Al terminar la película una de las primeras cosas que uno se pregunta es ¿qué le pasó a Nolan?, considerando que Tenet es una producción muy costosa, dura más de dos horas y nunca se termina por entender qué quiso decir. Following por su parte muestra una estructura que, si bien no es clásica, resulta menos pretenciosa y termina por atar todos los cabos; donde la caracterización de sus personajes permite entender sus necesidades emocionales y hacia dónde pretenden llegar; con una producción mínima logra mostrar en setenta minutos algo que podemos formular como el fetiche de la memoria.

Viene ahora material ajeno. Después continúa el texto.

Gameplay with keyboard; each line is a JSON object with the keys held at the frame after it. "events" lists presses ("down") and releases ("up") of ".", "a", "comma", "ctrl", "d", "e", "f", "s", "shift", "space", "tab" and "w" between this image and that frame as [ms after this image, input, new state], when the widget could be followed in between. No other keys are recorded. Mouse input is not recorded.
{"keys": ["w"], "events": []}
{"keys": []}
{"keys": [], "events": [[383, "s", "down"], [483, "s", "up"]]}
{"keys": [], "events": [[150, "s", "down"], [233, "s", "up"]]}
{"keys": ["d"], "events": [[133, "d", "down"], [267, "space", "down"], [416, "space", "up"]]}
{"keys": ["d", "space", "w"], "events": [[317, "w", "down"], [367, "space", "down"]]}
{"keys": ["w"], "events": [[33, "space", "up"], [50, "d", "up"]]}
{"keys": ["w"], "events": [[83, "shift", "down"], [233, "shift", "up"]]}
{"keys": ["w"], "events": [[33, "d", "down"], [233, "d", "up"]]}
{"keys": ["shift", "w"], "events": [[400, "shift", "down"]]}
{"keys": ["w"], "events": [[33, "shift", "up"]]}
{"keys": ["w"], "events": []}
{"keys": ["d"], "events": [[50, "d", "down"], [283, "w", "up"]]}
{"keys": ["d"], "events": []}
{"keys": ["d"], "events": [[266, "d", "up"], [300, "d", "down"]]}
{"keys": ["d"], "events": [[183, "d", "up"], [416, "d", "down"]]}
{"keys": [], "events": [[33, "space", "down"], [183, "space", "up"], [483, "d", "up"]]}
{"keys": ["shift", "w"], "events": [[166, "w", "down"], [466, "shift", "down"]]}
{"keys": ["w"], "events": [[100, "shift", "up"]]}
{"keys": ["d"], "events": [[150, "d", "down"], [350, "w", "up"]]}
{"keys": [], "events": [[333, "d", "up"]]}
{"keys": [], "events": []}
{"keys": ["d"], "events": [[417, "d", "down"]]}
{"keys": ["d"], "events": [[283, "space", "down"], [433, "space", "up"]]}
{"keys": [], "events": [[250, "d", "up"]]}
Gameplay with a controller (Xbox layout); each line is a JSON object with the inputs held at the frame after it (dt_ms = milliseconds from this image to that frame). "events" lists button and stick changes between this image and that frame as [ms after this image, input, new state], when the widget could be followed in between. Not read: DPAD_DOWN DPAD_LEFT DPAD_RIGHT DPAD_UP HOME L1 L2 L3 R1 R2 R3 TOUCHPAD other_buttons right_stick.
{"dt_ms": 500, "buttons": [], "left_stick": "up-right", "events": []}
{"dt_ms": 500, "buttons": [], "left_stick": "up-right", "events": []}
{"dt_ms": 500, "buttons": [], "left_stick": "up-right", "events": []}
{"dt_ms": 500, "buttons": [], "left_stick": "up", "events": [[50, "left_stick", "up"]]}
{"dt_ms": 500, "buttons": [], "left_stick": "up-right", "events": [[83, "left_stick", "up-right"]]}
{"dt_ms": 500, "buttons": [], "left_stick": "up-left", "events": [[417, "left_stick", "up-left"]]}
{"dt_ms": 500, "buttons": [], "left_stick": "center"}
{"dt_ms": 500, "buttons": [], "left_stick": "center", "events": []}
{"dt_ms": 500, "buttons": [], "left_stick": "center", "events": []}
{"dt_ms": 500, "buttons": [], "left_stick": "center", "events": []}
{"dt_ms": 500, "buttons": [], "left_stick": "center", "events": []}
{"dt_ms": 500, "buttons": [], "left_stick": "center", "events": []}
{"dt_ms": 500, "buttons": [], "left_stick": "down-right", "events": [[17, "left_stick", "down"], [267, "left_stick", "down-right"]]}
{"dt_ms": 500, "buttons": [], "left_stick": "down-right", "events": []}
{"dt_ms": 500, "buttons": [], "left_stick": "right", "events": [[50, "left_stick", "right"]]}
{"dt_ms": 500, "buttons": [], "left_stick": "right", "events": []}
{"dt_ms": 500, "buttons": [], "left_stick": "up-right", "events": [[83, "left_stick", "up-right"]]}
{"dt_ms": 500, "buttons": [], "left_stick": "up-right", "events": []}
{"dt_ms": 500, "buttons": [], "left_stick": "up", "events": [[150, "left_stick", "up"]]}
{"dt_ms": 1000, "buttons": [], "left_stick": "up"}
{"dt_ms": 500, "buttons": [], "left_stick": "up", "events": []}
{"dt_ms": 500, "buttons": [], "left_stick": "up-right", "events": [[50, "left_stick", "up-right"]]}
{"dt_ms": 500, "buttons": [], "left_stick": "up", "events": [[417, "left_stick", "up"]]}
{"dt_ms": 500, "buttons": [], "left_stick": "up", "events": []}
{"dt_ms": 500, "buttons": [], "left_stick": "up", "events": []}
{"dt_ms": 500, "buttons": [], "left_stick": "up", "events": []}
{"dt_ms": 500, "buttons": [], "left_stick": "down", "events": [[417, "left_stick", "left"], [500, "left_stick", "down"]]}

Los objetos como ese no-lugar que habitamos desde la memoria, acopio de recuerdos, recuerdos que evocan sentimientos, sentimientos que traducen emociones, emociones que provocan acciones, omisiones, silencios y palabras. En suma, los objetos como espejos de nosotrxs mismxs que nos permiten recordar quiénes fuimos, quiénes somos y quiénes queremos ser.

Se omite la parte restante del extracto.